For Palestine, with its young and educated population, this creates a natural area of convergence- not to prescribe solutions, but to collaborate; not to lead from afar, but to work alongside; not to replace local capacity, but to strengthen it. This spirit has long characterized India’s engagement with Palestine. Over the years, India’s development cooperation, amounting to well over USD 100 million, has supported schools, vocational training centres, technology parks, community infrastructure and capacity-building programmes. Scholarships and exchanges have created a generation of Palestinians with first-hand experience of India. These initiatives rarely make headlines. But they endure.
Looking Ahead: Partnership in Service of People
For Palestine, this engagement with India and the wider Arab world comes at a particularly consequential moment. It offers not only the reassurance of diplomatic attention, but the prospect of deeper and more practical cooperation. It creates space for expanded partnerships in technology, health, education, trade and skills- sectors that directly affect citizens’ everyday realities and future prospects.

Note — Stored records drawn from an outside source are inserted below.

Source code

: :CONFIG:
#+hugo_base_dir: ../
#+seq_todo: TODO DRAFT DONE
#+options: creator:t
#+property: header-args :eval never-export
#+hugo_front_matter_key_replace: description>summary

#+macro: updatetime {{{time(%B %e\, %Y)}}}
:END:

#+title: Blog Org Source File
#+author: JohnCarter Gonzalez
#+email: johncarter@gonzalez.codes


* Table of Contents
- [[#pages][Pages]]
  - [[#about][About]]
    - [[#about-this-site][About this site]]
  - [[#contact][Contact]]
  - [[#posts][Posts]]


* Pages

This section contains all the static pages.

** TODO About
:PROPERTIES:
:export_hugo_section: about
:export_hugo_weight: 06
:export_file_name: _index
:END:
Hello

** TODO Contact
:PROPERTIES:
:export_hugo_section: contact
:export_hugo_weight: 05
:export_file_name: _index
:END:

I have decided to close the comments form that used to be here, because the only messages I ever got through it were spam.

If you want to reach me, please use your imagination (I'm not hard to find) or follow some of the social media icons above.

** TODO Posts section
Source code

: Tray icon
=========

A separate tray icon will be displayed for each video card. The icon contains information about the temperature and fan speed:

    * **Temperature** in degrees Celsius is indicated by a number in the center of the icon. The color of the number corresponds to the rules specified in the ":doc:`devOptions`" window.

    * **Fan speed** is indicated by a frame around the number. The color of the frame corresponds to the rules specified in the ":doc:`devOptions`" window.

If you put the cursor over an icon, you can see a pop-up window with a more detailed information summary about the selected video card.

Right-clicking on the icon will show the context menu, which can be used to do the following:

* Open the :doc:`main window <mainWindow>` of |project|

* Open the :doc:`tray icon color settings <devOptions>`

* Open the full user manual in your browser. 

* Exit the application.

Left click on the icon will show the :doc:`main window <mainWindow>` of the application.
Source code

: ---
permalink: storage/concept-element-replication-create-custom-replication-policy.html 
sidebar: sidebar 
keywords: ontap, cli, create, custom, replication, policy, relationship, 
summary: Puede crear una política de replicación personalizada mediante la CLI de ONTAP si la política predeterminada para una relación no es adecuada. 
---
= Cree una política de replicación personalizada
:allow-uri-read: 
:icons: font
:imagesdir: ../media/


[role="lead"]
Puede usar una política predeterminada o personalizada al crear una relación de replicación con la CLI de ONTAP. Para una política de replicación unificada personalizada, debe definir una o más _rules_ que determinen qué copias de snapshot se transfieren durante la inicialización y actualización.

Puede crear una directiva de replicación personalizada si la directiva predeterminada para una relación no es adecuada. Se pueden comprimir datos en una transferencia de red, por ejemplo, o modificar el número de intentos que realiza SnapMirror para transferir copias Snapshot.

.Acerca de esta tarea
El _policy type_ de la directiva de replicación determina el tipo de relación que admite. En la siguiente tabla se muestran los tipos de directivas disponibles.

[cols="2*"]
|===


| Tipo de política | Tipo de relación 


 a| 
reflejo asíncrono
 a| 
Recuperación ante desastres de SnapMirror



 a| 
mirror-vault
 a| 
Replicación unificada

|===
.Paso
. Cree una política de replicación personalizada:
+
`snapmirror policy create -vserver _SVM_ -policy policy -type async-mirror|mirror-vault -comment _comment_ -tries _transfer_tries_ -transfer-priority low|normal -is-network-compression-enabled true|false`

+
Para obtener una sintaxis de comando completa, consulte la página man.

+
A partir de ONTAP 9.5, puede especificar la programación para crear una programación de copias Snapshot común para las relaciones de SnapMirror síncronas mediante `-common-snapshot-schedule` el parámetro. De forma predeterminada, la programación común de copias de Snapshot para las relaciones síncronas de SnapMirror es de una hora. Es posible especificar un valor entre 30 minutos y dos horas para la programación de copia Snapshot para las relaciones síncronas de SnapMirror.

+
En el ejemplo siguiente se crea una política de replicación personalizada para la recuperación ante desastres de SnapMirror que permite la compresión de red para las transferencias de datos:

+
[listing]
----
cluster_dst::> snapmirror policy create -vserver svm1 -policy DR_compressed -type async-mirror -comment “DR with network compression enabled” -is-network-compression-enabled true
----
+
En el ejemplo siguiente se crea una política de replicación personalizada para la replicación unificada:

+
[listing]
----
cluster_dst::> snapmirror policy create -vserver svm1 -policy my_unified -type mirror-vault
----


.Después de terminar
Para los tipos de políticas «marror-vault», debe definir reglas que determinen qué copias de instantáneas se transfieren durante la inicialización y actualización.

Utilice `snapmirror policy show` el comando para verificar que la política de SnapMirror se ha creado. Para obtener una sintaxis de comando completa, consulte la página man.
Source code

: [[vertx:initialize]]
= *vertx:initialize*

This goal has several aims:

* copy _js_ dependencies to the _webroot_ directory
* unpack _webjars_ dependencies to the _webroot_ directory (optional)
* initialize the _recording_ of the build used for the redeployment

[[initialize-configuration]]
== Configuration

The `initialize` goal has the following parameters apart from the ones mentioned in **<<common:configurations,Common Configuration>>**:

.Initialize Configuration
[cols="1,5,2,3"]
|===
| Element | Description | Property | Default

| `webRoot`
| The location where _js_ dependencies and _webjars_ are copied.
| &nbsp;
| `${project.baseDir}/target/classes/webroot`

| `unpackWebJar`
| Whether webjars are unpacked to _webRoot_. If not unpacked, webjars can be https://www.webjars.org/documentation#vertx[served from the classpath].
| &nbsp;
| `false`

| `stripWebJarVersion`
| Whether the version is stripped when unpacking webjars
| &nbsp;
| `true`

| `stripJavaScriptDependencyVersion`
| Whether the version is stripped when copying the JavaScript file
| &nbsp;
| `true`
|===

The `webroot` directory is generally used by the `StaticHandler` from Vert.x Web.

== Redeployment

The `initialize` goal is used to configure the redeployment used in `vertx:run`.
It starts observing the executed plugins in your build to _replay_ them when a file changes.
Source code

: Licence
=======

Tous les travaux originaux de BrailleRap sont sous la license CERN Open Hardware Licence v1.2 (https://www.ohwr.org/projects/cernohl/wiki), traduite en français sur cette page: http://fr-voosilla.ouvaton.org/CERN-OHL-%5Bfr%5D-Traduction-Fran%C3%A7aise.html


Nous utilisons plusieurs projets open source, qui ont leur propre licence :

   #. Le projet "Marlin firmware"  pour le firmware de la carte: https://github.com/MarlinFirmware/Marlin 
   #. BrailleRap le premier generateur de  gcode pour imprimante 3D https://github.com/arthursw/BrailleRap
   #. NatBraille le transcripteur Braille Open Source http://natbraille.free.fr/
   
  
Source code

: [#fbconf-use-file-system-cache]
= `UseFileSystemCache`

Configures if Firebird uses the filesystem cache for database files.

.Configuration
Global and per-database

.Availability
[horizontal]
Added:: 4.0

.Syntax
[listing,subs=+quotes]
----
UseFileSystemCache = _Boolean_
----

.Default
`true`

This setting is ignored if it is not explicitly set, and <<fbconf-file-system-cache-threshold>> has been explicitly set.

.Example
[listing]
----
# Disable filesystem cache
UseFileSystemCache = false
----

Equally important, it signals continuity. Even amid shifting global priorities and regional uncertainties, India’s engagement with Palestine has remained steady, respectful and development-oriented. That consistency has helped build trust over time. And trust, more than any single initiative, is what enables meaningful collaboration. In this sense, Palestine’s presence at the heart of India–Arab dialogue is both symbolic and strategic. Symbolic, because it reflects enduring solidarity and recognition. Strategic, because it anchors future cooperation in concrete outcomes that matter to people on the ground.
The conversations in New Delhi marked not only a diplomatic milestone, but an opportunity to translate goodwill into partnerships, and partnerships into progress. About creating the conditions in which ordinary people can build better futures. If India and Palestine continue to work together in that spirit- linking solidarity with solutions, and friendship with forward-looking cooperation- then the next chapter of our partnership will not only be strategic. It will be transformative.